• _Perintah Tugas_
Dari teks tentang Ki Hadjar Dewantara, tuliskan semua surat kabar tempat ia bekerja sebagai wartawan.

• _Teks Bacaan_

+---+

Ki Hadjar Dewantara lahir di Yogyakarta pada tanggal 2 Mei 1889
dengan nama Raden Mas Soewardi Soeryaningrat. Ki Hajar Dewantara dibesarkan di
lingkungan keluarga kraton Yogyakarta. Saat genap berusia 40 tahun menurut
hitungan Tahun Caka, Raden Mas Soewardi Soeryaningrat berganti nama menjadi Ki
Hadjar Dewantara. Semenjak saat itu, Ki Hadjar Dewantara tidak lagi menggunakan
gelar kebangsawanan di depan namanya.
Hal ini dimaksudkan supaya Ki Hadjar Dewantara dapat bebas dekat
dengan rakyat, baik secara fisik maupun hatinya. Ki Hadjar Dewantara menamatkan
Sekolah Dasar di ELS (Sekolah Dasar Belanda) dan kemudian melanjutkan
sekolahnya ke STOVIA (Sekolah Dokter Bumiputera) tapi lantaran sakit,
sekolahnya tersebut tidak bisa dia selesaikan.
Ki Hadjar Dewantara kemudian bekerja sebagai wartawan di
beberapa surat kabar antara lain Sedyotomo, Midden Java, De Express, Oetoesan
Hindia, Kaoem Moeda, Tjahaja Timoer dan Poesara. Pada masanya, Ki Hadjar
Dewantara dikenal penulis handal. Tulisan-tulisannya sangat komunikatif, tajam
dan patriotik sehingga mampu membangkitkan semangat antikolonial bagi
pembacanya.
Selain bekerja sebagai seorang wartawan muda, Ki Hadjar
Dewantara juga aktif dalam berbagai organisasi sosial dan politik. Pada tahun 1908,
Ki Hadjar Dewantara aktif di seksi propaganda Boedi Oetomo untuk
mensosialisasikan dan menggugah kesadaran masyarakat Indonesia pada waktu itu
mengenai pentingnya persatuan dan kesatuan dalam berbangsa dan bernegara.

+---+

• _Data Rekaman_

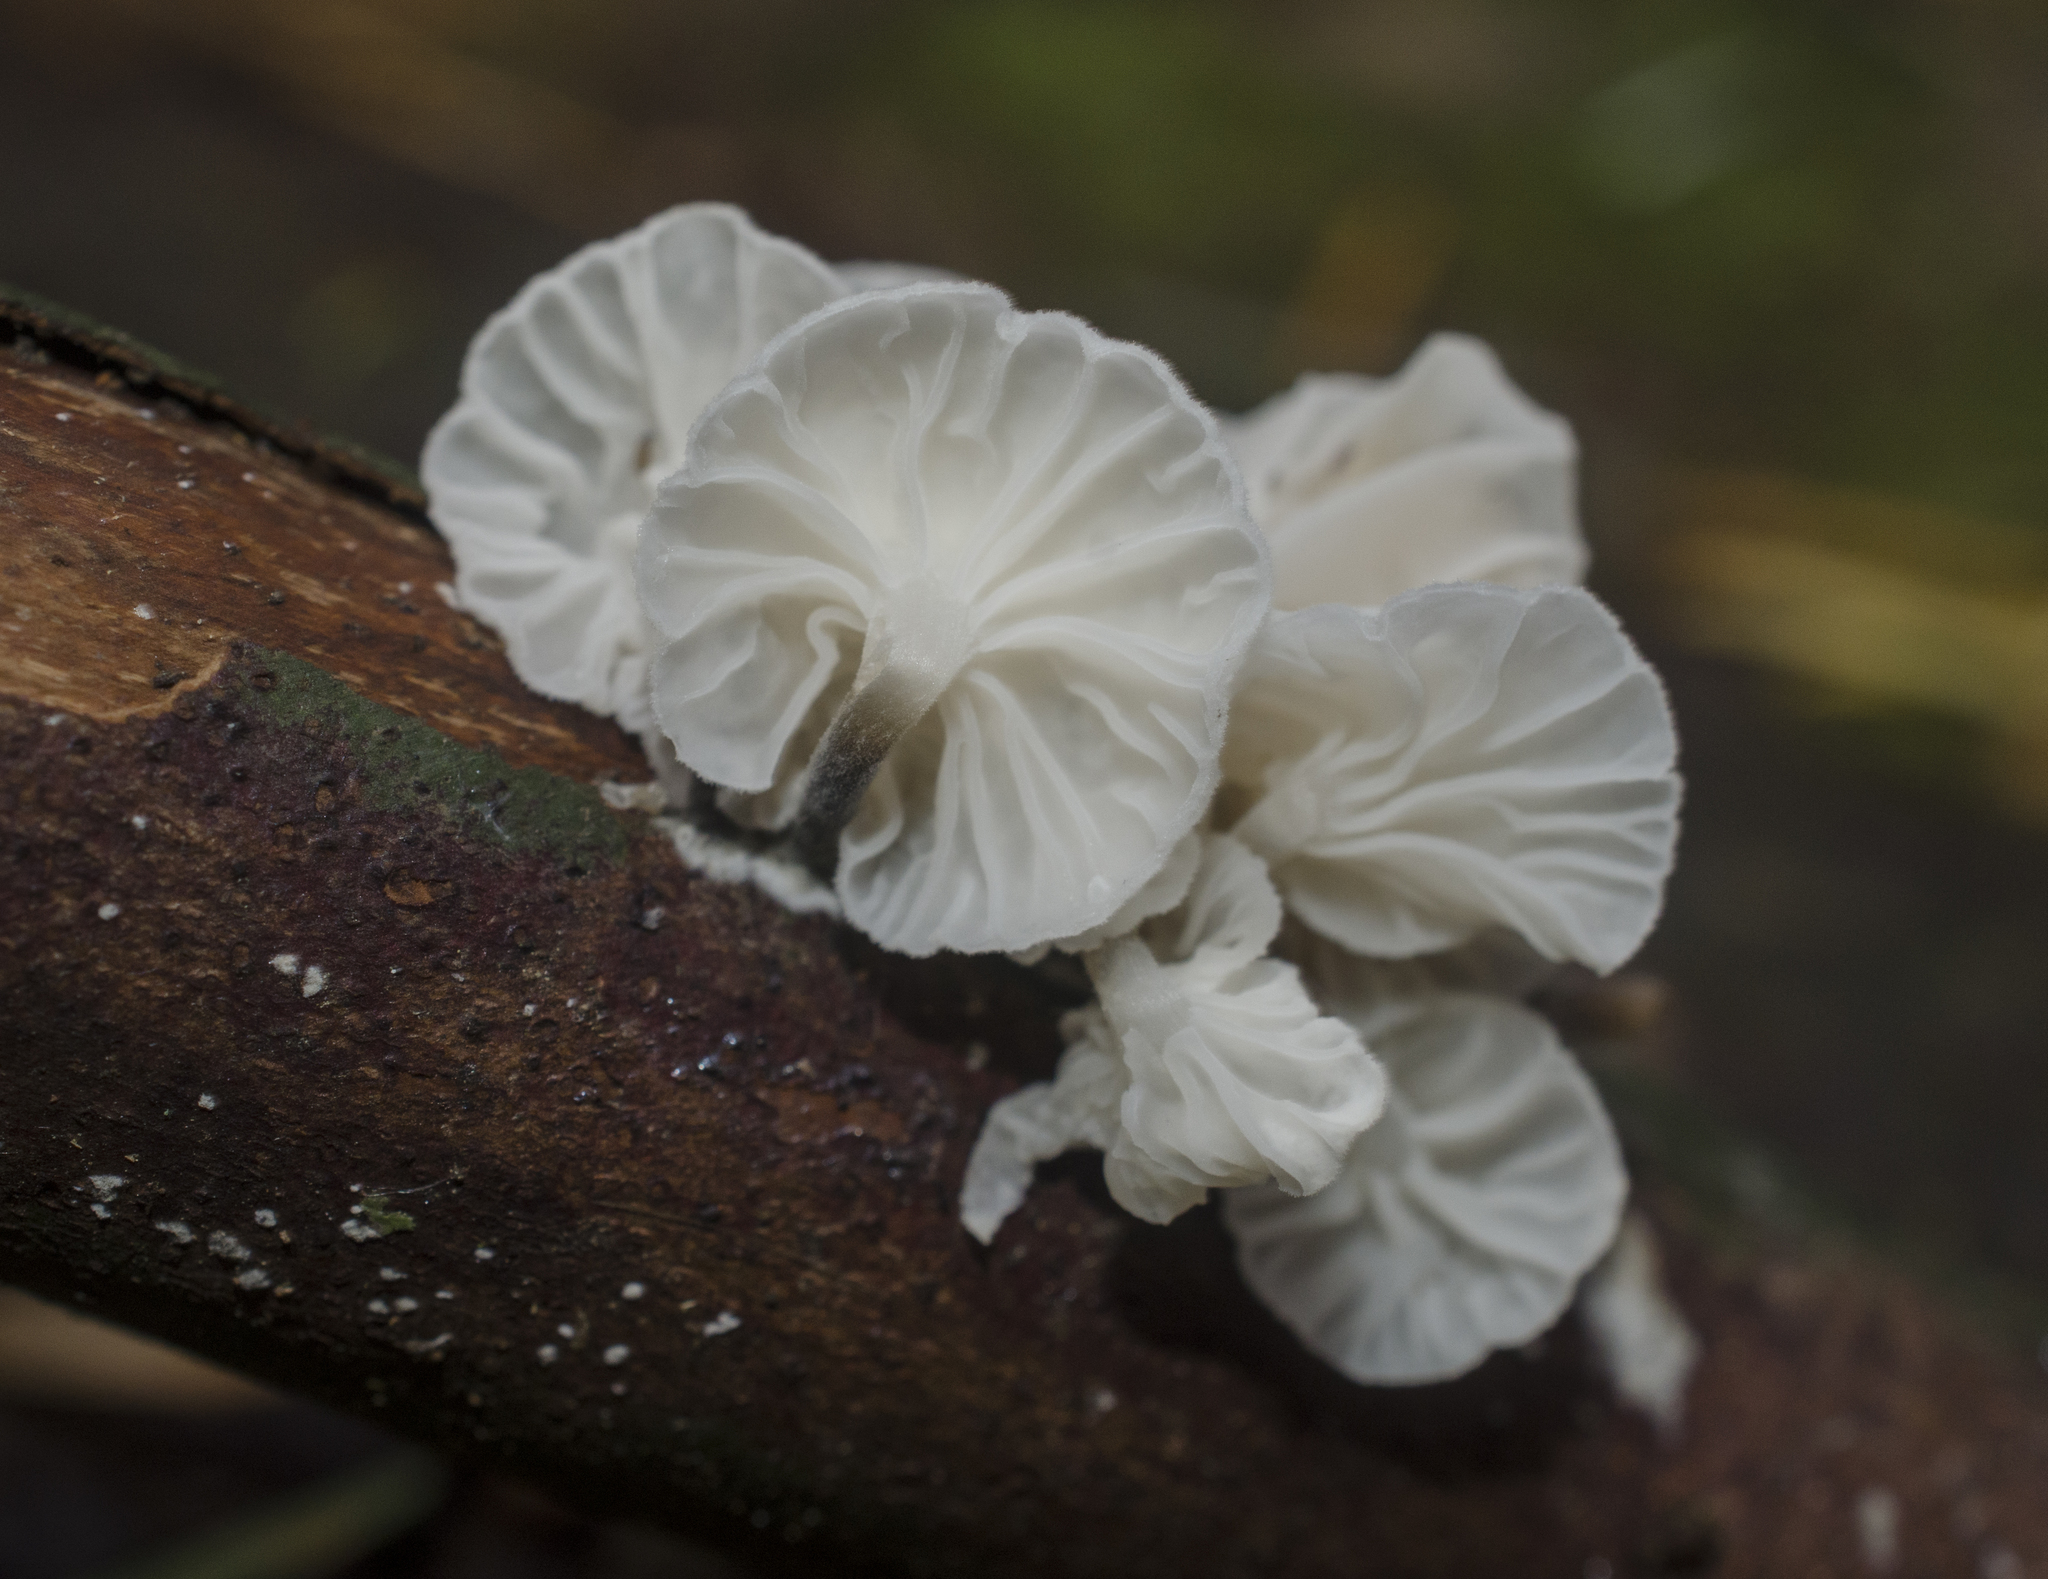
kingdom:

+---+

• _Jawaban Latihan_
Sedyotomo, Midden Java, De Express, Oetoesan Hindia, Kaoem Moeda, Tjahaja Timoer, dan Poesara.